▸ Given information
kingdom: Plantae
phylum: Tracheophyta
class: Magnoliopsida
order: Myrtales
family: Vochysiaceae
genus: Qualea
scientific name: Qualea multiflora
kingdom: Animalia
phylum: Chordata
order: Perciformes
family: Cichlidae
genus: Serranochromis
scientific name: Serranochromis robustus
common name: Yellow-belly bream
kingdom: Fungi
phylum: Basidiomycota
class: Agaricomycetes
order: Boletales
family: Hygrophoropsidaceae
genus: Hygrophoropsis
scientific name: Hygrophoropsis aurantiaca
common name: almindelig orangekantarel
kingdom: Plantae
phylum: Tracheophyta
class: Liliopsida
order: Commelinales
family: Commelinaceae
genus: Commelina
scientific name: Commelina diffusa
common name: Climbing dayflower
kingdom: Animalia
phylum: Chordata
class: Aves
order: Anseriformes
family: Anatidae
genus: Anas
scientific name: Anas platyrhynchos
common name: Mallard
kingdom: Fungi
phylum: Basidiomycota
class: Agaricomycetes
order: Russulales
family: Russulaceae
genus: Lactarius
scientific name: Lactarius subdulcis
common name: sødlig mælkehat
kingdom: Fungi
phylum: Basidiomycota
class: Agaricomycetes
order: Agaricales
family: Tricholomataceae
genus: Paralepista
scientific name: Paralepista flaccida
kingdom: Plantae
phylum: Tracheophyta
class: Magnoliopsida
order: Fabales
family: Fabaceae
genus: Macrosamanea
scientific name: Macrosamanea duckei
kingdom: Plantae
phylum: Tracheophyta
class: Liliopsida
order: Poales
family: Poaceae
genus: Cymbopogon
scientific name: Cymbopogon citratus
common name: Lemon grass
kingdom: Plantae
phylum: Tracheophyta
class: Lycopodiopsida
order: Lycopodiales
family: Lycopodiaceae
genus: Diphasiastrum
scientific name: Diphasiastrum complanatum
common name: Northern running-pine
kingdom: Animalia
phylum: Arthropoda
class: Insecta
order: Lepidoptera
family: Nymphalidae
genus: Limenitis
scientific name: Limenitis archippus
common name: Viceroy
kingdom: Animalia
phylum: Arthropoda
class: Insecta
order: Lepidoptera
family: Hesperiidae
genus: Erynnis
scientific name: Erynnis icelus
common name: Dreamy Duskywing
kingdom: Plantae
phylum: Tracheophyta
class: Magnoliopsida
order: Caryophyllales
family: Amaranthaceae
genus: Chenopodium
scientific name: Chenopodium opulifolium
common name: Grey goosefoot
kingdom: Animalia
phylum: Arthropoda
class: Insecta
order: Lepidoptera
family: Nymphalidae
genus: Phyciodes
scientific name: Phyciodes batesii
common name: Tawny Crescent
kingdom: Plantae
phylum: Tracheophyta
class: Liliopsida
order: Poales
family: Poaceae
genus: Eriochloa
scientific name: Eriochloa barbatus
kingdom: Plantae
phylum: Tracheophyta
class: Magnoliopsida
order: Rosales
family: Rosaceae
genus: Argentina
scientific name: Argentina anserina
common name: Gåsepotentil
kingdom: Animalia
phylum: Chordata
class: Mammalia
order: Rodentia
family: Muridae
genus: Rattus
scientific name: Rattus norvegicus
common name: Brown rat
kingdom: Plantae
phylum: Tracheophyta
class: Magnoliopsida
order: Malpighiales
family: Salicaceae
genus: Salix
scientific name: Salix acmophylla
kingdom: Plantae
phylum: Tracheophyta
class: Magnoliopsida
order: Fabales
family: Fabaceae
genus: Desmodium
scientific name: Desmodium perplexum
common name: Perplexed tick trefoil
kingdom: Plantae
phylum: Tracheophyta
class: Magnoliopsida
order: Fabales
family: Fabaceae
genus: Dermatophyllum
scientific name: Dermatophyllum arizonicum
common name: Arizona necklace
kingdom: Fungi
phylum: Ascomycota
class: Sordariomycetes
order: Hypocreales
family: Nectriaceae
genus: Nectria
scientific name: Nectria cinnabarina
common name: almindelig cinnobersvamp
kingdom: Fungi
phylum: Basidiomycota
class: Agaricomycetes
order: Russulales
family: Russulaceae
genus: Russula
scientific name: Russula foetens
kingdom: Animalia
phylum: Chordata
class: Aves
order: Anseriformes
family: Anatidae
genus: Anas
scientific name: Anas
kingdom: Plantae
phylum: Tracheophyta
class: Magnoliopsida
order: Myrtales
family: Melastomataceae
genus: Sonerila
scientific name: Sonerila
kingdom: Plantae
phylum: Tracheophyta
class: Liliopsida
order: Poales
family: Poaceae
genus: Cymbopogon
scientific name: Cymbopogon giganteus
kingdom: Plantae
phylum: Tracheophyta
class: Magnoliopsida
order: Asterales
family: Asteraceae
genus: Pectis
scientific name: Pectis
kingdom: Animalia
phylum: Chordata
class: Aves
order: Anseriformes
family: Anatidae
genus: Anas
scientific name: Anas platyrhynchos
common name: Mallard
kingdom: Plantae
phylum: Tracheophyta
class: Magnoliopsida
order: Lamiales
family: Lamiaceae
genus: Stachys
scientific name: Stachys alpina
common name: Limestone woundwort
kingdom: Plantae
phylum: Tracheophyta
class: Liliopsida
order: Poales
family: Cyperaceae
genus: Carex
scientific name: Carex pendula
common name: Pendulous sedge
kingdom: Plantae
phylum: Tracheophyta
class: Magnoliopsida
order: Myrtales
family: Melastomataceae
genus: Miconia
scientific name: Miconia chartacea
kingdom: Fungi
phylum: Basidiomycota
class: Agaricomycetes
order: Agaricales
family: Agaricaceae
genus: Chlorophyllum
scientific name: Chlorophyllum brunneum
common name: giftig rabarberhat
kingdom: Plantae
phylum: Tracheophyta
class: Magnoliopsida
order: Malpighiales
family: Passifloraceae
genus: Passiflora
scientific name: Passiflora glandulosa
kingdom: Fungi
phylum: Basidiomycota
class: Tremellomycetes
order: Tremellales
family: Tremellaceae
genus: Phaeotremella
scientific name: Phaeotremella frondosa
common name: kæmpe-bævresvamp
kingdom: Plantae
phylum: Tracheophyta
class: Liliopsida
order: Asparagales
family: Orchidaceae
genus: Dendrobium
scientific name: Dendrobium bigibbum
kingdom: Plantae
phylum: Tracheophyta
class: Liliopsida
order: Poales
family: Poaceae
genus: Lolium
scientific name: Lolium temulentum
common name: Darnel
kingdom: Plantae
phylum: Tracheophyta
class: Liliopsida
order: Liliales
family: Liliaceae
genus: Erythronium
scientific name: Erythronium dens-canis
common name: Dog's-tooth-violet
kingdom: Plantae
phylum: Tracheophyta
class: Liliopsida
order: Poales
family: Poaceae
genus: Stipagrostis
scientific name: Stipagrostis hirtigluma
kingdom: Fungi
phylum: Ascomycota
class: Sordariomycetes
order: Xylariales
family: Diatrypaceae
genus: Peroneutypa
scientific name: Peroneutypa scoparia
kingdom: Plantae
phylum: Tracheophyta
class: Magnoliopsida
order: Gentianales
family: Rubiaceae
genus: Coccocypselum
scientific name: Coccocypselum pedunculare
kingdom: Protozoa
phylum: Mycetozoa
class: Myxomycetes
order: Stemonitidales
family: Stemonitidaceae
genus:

▸ What to produce
Render every line of the records above as a Markdown table with the columns No. and Line, numbering rows sequentially and omitting blank lines.

▸ Response to the task
| No. | Line |
|---|---|
| 1 | kingdom: Plantae |
| 2 | phylum: Tracheophyta |
| 3 | class: Magnoliopsida |
| 4 | order: Myrtales |
| 5 | family: Vochysiaceae |
| 6 | genus: Qualea |
| 7 | scientific name: Qualea multiflora |
| 8 | kingdom: Animalia |
| 9 | phylum: Chordata |
| 10 | order: Perciformes |
| 11 | family: Cichlidae |
| 12 | genus: Serranochromis |
| 13 | scientific name: Serranochromis robustus |
| 14 | common name: Yellow-belly bream |
| 15 | kingdom: Fungi |
| 16 | phylum: Basidiomycota |
| 17 | class: Agaricomycetes |
| 18 | order: Boletales |
| 19 | family: Hygrophoropsidaceae |
| 20 | genus: Hygrophoropsis |
| 21 | scientific name: Hygrophoropsis aurantiaca |
| 22 | common name: almindelig orangekantarel |
| 23 | kingdom: Plantae |
| 24 | phylum: Tracheophyta |
| 25 | class: Liliopsida |
| 26 | order: Commelinales |
| 27 | family: Commelinaceae |
| 28 | genus: Commelina |
| 29 | scientific name: Commelina diffusa |
| 30 | common name: Climbing dayflower |
| 31 | kingdom: Animalia |
| 32 | phylum: Chordata |
| 33 | class: Aves |
| 34 | order: Anseriformes |
| 35 | family: Anatidae |
| 36 | genus: Anas |
| 37 | scientific name: Anas platyrhynchos |
| 38 | common name: Mallard |
| 39 | kingdom: Fungi |
| 40 | phylum: Basidiomycota |
| 41 | class: Agaricomycetes |
| 42 | order: Russulales |
| 43 | family: Russulaceae |
| 44 | genus: Lactarius |
| 45 | scientific name: Lactarius subdulcis |
| 46 | common name: sødlig mælkehat |
| 47 | kingdom: Fungi |
| 48 | phylum: Basidiomycota |
| 49 | class: Agaricomycetes |
| 50 | order: Agaricales |
| 51 | family: Tricholomataceae |
| 52 | genus: Paralepista |
| 53 | scientific name: Paralepista flaccida |
| 54 | kingdom: Plantae |
| 55 | phylum: Tracheophyta |
| 56 | class: Magnoliopsida |
| 57 | order: Fabales |
| 58 | family: Fabaceae |
| 59 | genus: Macrosamanea |
| 60 | scientific name: Macrosamanea duckei |
| 61 | kingdom: Plantae |
| 62 | phylum: Tracheophyta |
| 63 | class: Liliopsida |
| 64 | order: Poales |
| 65 | family: Poaceae |
| 66 | genus: Cymbopogon |
| 67 | scientific name: Cymbopogon citratus |
| 68 | common name: Lemon grass |
| 69 | kingdom: Plantae |
| 70 | phylum: Tracheophyta |
| 71 | class: Lycopodiopsida |
| 72 | order: Lycopodiales |
| 73 | family: Lycopodiaceae |
| 74 | genus: Diphasiastrum |
| 75 | scientific name: Diphasiastrum complanatum |
| 76 | common name: Northern running-pine |
| 77 | kingdom: Animalia |
| 78 | phylum: Arthropoda |
| 79 | class: Insecta |
| 80 | order: Lepidoptera |
| 81 | family: Nymphalidae |
| 82 | genus: Limenitis |
| 83 | scientific name: Limenitis archippus |
| 84 | common name: Viceroy |
| 85 | kingdom: Animalia |
| 86 | phylum: Arthropoda |
| 87 | class: Insecta |
| 88 | order: Lepidoptera |
| 89 | family: Hesperiidae |
| 90 | genus: Erynnis |
| 91 | scientific name: Erynnis icelus |
| 92 | common name: Dreamy Duskywing |
| 93 | kingdom: Plantae |
| 94 | phylum: Tracheophyta |
| 95 | class: Magnoliopsida |
| 96 | order: Caryophyllales |
| 97 | family: Amaranthaceae |
| 98 | genus: Chenopodium |
| 99 | scientific name: Chenopodium opulifolium |
| 100 | common name: Grey goosefoot |
| 101 | kingdom: Animalia |
| 102 | phylum: Arthropoda |
| 103 | class: Insecta |
| 104 | order: Lepidoptera |
| 105 | family: Nymphalidae |
| 106 | genus: Phyciodes |
| 107 | scientific name: Phyciodes batesii |
| 108 | common name: Tawny Crescent |
| 109 | kingdom: Plantae |
| 110 | phylum: Tracheophyta |
| 111 | class: Liliopsida |
| 112 | order: Poales |
| 113 | family: Poaceae |
| 114 | genus: Eriochloa |
| 115 | scientific name: Eriochloa barbatus |
| 116 | kingdom: Plantae |
| 117 | phylum: Tracheophyta |
| 118 | class: Magnoliopsida |
| 119 | order: Rosales |
| 120 | family: Rosaceae |
| 121 | genus: Argentina |
| 122 | scientific name: Argentina anserina |
| 123 | common name: Gåsepotentil |
| 124 | kingdom: Animalia |
| 125 | phylum: Chordata |
| 126 | class: Mammalia |
| 127 | order: Rodentia |
| 128 | family: Muridae |
| 129 | genus: Rattus |
| 130 | scientific name: Rattus norvegicus |
| 131 | common name: Brown rat |
| 132 | kingdom: Plantae |
| 133 | phylum: Tracheophyta |
| 134 | class: Magnoliopsida |
| 135 | order: Malpighiales |
| 136 | family: Salicaceae |
| 137 | genus: Salix |
| 138 | scientific name: Salix acmophylla |
| 139 | kingdom: Plantae |
| 140 | phylum: Tracheophyta |
| 141 | class: Magnoliopsida |
| 142 | order: Fabales |
| 143 | family: Fabaceae |
| 144 | genus: Desmodium |
| 145 | scientific name: Desmodium perplexum |
| 146 | common name: Perplexed tick trefoil |
| 147 | kingdom: Plantae |
| 148 | phylum: Tracheophyta |
| 149 | class: Magnoliopsida |
| 150 | order: Fabales |
| 151 | family: Fabaceae |
| 152 | genus: Dermatophyllum |
| 153 | scientific name: Dermatophyllum arizonicum |
| 154 | common name: Arizona necklace |
| 155 | kingdom: Fungi |
| 156 | phylum: Ascomycota |
| 157 | class: Sordariomycetes |
| 158 | order: Hypocreales |
| 159 | family: Nectriaceae |
| 160 | genus: Nectria |
| 161 | scientific name: Nectria cinnabarina |
| 162 | common name: almindelig cinnobersvamp |
| 163 | kingdom: Fungi |
| 164 | phylum: Basidiomycota |
| 165 | class: Agaricomycetes |
| 166 | order: Russulales |
| 167 | family: Russulaceae |
| 168 | genus: Russula |
| 169 | scientific name: Russula foetens |
| 170 | kingdom: Animalia |
| 171 | phylum: Chordata |
| 172 | class: Aves |
| 173 | order: Anseriformes |
| 174 | family: Anatidae |
| 175 | genus: Anas |
| 176 | scientific name: Anas |
| 177 | kingdom: Plantae |
| 178 | phylum: Tracheophyta |
| 179 | class: Magnoliopsida |
| 180 | order: Myrtales |
| 181 | family: Melastomataceae |
| 182 | genus: Sonerila |
| 183 | scientific name: Sonerila |
| 184 | kingdom: Plantae |
| 185 | phylum: Tracheophyta |
| 186 | class: Liliopsida |
| 187 | order: Poales |
| 188 | family: Poaceae |
| 189 | genus: Cymbopogon |
| 190 | scientific name: Cymbopogon giganteus |
| 191 | kingdom: Plantae |
| 192 | phylum: Tracheophyta |
| 193 | class: Magnoliopsida |
| 194 | order: Asterales |
| 195 | family: Asteraceae |
| 196 | genus: Pectis |
| 197 | scientific name: Pectis |
| 198 | kingdom: Animalia |
| 199 | phylum: Chordata |
| 200 | class: Aves |
| 201 | order: Anseriformes |
| 202 | family: Anatidae |
| 203 | genus: Anas |
| 204 | scientific name: Anas platyrhynchos |
| 205 | common name: Mallard |
| 206 | kingdom: Plantae |
| 207 | phylum: Tracheophyta |
| 208 | class: Magnoliopsida |
| 209 | order: Lamiales |
| 210 | family: Lamiaceae |
| 211 | genus: Stachys |
| 212 | scientific name: Stachys alpina |
| 213 | common name: Limestone woundwort |
| 214 | kingdom: Plantae |
| 215 | phylum: Tracheophyta |
| 216 | class: Liliopsida |
| 217 | order: Poales |
| 218 | family: Cyperaceae |
| 219 | genus: Carex |
| 220 | scientific name: Carex pendula |
| 221 | common name: Pendulous sedge |
| 222 | kingdom: Plantae |
| 223 | phylum: Tracheophyta |
| 224 | class: Magnoliopsida |
| 225 | order: Myrtales |
| 226 | family: Melastomataceae |
| 227 | genus: Miconia |
| 228 | scientific name: Miconia chartacea |
| 229 | kingdom: Fungi |
| 230 | phylum: Basidiomycota |
| 231 | class: Agaricomycetes |
| 232 | order: Agaricales |
| 233 | family: Agaricaceae |
| 234 | genus: Chlorophyllum |
| 235 | scientific name: Chlorophyllum brunneum |
| 236 | common name: giftig rabarberhat |
| 237 | kingdom: Plantae |
| 238 | phylum: Tracheophyta |
| 239 | class: Magnoliopsida |
| 240 | order: Malpighiales |
| 241 | family: Passifloraceae |
| 242 | genus: Passiflora |
| 243 | scientific name: Passiflora glandulosa |
| 244 | kingdom: Fungi |
| 245 | phylum: Basidiomycota |
| 246 | class: Tremellomycetes |
| 247 | order: Tremellales |
| 248 | family: Tremellaceae |
| 249 | genus: Phaeotremella |
| 250 | scientific name: Phaeotremella frondosa |
| 251 | common name: kæmpe-bævresvamp |
| 252 | kingdom: Plantae |
| 253 | phylum: Tracheophyta |
| 254 | class: Liliopsida |
| 255 | order: Asparagales |
| 256 | family: Orchidaceae |
| 257 | genus: Dendrobium |
| 258 | scientific name: Dendrobium bigibbum |
| 259 | kingdom: Plantae |
| 260 | phylum: Tracheophyta |
| 261 | class: Liliopsida |
| 262 | order: Poales |
| 263 | family: Poaceae |
| 264 | genus: Lolium |
| 265 | scientific name: Lolium temulentum |
| 266 | common name: Darnel |
| 267 | kingdom: Plantae |
| 268 | phylum: Tracheophyta |
| 269 | class: Liliopsida |
| 270 | order: Liliales |
| 271 | family: Liliaceae |
| 272 | genus: Erythronium |
| 273 | scientific name: Erythronium dens-canis |
| 274 | common name: Dog's-tooth-violet |
| 275 | kingdom: Plantae |
| 276 | phylum: Tracheophyta |
| 277 | class: Liliopsida |
| 278 | order: Poales |
| 279 | family: Poaceae |
| 280 | genus: Stipagrostis |
| 281 | scientific name: Stipagrostis hirtigluma |
| 282 | kingdom: Fungi |
| 283 | phylum: Ascomycota |
| 284 | class: Sordariomycetes |
| 285 | order: Xylariales |
| 286 | family: Diatrypaceae |
| 287 | genus: Peroneutypa |
| 288 | scientific name: Peroneutypa scoparia |
| 289 | kingdom: Plantae |
| 290 | phylum: Tracheophyta |
| 291 | class: Magnoliopsida |
| 292 | order: Gentianales |
| 293 | family: Rubiaceae |
| 294 | genus: Coccocypselum |
| 295 | scientific name: Coccocypselum pedunculare |
| 296 | kingdom: Protozoa |
| 297 | phylum: Mycetozoa |
| 298 | class: Myxomycetes |
| 299 | order: Stemonitidales |
| 300 | family: Stemonitidaceae |
| 301 | genus: |